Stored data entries
☆ ☆ ☆ ☆

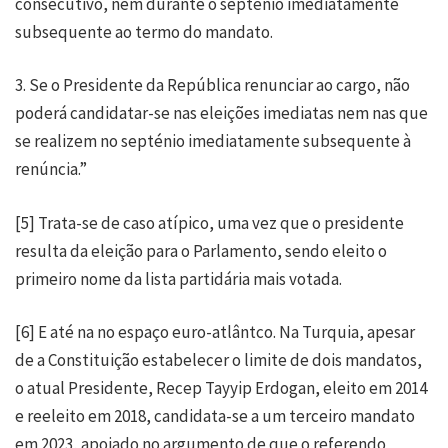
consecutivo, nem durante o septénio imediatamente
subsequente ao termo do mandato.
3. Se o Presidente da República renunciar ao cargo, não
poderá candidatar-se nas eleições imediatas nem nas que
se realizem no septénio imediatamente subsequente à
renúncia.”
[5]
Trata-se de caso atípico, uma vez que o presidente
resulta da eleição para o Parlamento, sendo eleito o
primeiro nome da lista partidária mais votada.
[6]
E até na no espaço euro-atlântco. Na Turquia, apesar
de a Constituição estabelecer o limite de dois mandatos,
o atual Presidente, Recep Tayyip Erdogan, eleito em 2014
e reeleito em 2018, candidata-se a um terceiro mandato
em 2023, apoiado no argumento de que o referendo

☆ ☆ ☆ ☆

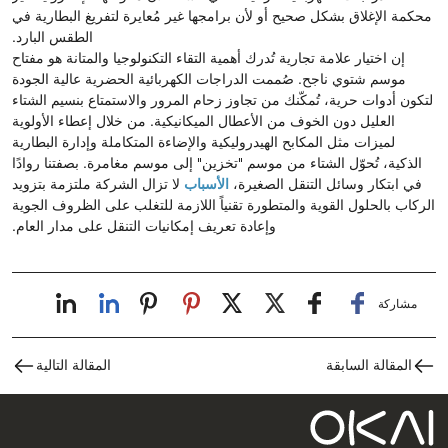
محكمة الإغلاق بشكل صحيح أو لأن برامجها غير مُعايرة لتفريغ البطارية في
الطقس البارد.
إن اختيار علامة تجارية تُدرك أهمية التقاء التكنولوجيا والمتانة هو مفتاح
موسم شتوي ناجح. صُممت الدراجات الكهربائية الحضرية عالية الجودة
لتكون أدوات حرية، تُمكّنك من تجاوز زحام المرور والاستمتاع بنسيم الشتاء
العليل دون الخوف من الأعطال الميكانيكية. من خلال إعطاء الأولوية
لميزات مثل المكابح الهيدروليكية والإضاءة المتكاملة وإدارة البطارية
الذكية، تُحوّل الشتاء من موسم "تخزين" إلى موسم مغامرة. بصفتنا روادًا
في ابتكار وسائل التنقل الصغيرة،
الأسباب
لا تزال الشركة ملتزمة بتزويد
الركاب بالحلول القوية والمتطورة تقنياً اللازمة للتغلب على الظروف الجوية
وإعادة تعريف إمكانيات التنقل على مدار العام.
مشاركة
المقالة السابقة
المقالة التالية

☆ ☆ ☆ ☆

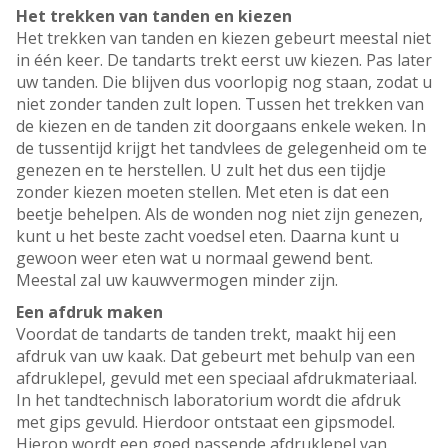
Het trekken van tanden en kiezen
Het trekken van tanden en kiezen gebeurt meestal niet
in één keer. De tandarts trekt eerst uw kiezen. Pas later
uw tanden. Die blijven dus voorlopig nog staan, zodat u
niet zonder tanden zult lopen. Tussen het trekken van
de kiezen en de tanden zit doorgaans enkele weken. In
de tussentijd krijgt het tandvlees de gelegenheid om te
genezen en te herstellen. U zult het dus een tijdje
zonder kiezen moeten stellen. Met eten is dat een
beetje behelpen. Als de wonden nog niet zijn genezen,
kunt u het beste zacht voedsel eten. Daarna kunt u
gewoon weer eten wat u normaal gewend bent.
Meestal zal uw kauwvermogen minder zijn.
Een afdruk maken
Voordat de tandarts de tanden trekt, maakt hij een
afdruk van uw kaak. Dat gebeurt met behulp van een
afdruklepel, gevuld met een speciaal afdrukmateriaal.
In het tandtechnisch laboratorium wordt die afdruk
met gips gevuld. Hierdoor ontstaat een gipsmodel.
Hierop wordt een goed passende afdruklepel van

☆ ☆ ☆ ☆

WORK TO COMPLETE
Find "genezen en te" in the entries above and copy that whole line exactly, then each line after it through the line that contains "Hierop wordt een".

EXERCISE ANSWER
genezen en te herstellen. U zult het dus een tijdje
zonder kiezen moeten stellen. Met eten is dat een
beetje behelpen. Als de wonden nog niet zijn genezen,
kunt u het beste zacht voedsel eten. Daarna kunt u
gewoon weer eten wat u normaal gewend bent.
Meestal zal uw kauwvermogen minder zijn.
Een afdruk maken
Voordat de tandarts de tanden trekt, maakt hij een
afdruk van uw kaak. Dat gebeurt met behulp van een
afdruklepel, gevuld met een speciaal afdrukmateriaal.
In het tandtechnisch laboratorium wordt die afdruk
met gips gevuld. Hierdoor ontstaat een gipsmodel.
Hierop wordt een goed passende afdruklepel van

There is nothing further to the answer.